WHAT IS REQUIRED:
Transcribe each line of the listing below verbatim, altering nothing.

Transcribed page text:
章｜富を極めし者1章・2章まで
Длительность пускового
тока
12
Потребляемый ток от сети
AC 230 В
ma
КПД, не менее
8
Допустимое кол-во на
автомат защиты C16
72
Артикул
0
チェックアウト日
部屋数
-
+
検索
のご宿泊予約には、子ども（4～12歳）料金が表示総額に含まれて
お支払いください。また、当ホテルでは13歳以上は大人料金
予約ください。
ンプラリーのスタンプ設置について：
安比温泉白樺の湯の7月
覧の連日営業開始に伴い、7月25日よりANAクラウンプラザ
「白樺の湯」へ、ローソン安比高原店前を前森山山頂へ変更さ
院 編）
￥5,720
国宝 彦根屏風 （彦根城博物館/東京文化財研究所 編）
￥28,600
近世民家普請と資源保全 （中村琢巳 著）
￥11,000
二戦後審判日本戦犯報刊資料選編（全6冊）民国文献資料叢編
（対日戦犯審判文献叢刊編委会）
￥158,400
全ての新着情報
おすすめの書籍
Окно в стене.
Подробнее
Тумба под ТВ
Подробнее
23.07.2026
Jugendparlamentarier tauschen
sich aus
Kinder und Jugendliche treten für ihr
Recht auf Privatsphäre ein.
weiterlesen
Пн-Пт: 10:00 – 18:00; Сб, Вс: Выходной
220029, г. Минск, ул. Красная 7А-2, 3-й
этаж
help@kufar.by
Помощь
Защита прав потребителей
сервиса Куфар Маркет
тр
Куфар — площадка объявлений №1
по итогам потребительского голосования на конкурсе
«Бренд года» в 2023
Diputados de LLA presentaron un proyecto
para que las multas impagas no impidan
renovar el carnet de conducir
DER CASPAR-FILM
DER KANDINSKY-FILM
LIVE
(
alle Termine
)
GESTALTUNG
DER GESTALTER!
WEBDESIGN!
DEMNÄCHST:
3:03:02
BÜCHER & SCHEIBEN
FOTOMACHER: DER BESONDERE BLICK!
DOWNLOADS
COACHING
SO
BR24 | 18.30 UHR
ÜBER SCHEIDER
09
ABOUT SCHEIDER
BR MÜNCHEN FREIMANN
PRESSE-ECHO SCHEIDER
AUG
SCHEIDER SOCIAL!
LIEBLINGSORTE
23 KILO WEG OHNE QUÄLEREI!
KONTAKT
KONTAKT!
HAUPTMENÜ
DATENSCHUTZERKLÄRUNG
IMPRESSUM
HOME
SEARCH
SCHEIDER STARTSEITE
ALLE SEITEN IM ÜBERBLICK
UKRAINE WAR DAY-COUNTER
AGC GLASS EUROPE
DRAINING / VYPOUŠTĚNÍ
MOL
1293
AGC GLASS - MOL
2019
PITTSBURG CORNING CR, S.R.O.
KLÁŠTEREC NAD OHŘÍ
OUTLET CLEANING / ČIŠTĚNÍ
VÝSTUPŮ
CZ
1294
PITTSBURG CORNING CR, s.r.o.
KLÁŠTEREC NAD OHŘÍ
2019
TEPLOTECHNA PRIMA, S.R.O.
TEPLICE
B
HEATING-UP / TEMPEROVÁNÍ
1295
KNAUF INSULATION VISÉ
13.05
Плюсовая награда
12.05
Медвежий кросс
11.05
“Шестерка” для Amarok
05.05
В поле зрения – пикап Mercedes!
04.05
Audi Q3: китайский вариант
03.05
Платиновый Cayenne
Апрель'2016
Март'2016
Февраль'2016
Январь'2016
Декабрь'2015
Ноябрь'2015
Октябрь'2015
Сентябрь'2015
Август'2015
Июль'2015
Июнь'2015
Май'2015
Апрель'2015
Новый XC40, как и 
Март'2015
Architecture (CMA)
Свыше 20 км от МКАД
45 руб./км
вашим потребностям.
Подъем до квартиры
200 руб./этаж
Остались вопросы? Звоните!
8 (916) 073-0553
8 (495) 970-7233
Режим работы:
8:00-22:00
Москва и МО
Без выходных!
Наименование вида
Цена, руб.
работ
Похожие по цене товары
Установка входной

REPLY:
章｜富を極めし者1章・2章まで
Длительность пускового
тока
12
Потребляемый ток от сети
AC 230 В
ma
КПД, не менее
8
Допустимое кол-во на
автомат защиты C16
72
Артикул
0
チェックアウト日
部屋数
-
+
検索
のご宿泊予約には、子ども（4～12歳）料金が表示総額に含まれて
お支払いください。また、当ホテルでは13歳以上は大人料金
予約ください。
ンプラリーのスタンプ設置について：
安比温泉白樺の湯の7月
覧の連日営業開始に伴い、7月25日よりANAクラウンプラザ
「白樺の湯」へ、ローソン安比高原店前を前森山山頂へ変更さ
院 編）
￥5,720
国宝 彦根屏風 （彦根城博物館/東京文化財研究所 編）
￥28,600
近世民家普請と資源保全 （中村琢巳 著）
￥11,000
二戦後審判日本戦犯報刊資料選編（全6冊）民国文献資料叢編
（対日戦犯審判文献叢刊編委会）
￥158,400
全ての新着情報
おすすめの書籍
Окно в стене.
Подробнее
Тумба под ТВ
Подробнее
23.07.2026
Jugendparlamentarier tauschen
sich aus
Kinder und Jugendliche treten für ihr
Recht auf Privatsphäre ein.
weiterlesen
Пн-Пт: 10:00 – 18:00; Сб, Вс: Выходной
220029, г. Минск, ул. Красная 7А-2, 3-й
этаж
help@kufar.by
Помощь
Защита прав потребителей
сервиса Куфар Маркет
тр
Куфар — площадка объявлений №1
по итогам потребительского голосования на конкурсе
«Бренд года» в 2023
Diputados de LLA presentaron un proyecto
para que las multas impagas no impidan
renovar el carnet de conducir
DER CASPAR-FILM
DER KANDINSKY-FILM
LIVE
(
alle Termine
)
GESTALTUNG
DER GESTALTER!
WEBDESIGN!
DEMNÄCHST:
3:03:02
BÜCHER & SCHEIBEN
FOTOMACHER: DER BESONDERE BLICK!
DOWNLOADS
COACHING
SO
BR24 | 18.30 UHR
ÜBER SCHEIDER
09
ABOUT SCHEIDER
BR MÜNCHEN FREIMANN
PRESSE-ECHO SCHEIDER
AUG
SCHEIDER SOCIAL!
LIEBLINGSORTE
23 KILO WEG OHNE QUÄLEREI!
KONTAKT
KONTAKT!
HAUPTMENÜ
DATENSCHUTZERKLÄRUNG
IMPRESSUM
HOME
SEARCH
SCHEIDER STARTSEITE
ALLE SEITEN IM ÜBERBLICK
UKRAINE WAR DAY-COUNTER
AGC GLASS EUROPE
DRAINING / VYPOUŠTĚNÍ
MOL
1293
AGC GLASS - MOL
2019
PITTSBURG CORNING CR, S.R.O.
KLÁŠTEREC NAD OHŘÍ
OUTLET CLEANING / ČIŠTĚNÍ
VÝSTUPŮ
CZ
1294
PITTSBURG CORNING CR, s.r.o.
KLÁŠTEREC NAD OHŘÍ
2019
TEPLOTECHNA PRIMA, S.R.O.
TEPLICE
B
HEATING-UP / TEMPEROVÁNÍ
1295
KNAUF INSULATION VISÉ
13.05
Плюсовая награда
12.05
Медвежий кросс
11.05
“Шестерка” для Amarok
05.05
В поле зрения – пикап Mercedes!
04.05
Audi Q3: китайский вариант
03.05
Платиновый Cayenne
Апрель'2016
Март'2016
Февраль'2016
Январь'2016
Декабрь'2015
Ноябрь'2015
Октябрь'2015
Сентябрь'2015
Август'2015
Июль'2015
Июнь'2015
Май'2015
Апрель'2015
Новый XC40, как и 
Март'2015
Architecture (CMA)
Свыше 20 км от МКАД
45 руб./км
вашим потребностям.
Подъем до квартиры
200 руб./этаж
Остались вопросы? Звоните!
8 (916) 073-0553
8 (495) 970-7233
Режим работы:
8:00-22:00
Москва и МО
Без выходных!
Наименование вида
Цена, руб.
работ
Похожие по цене товары
Установка входной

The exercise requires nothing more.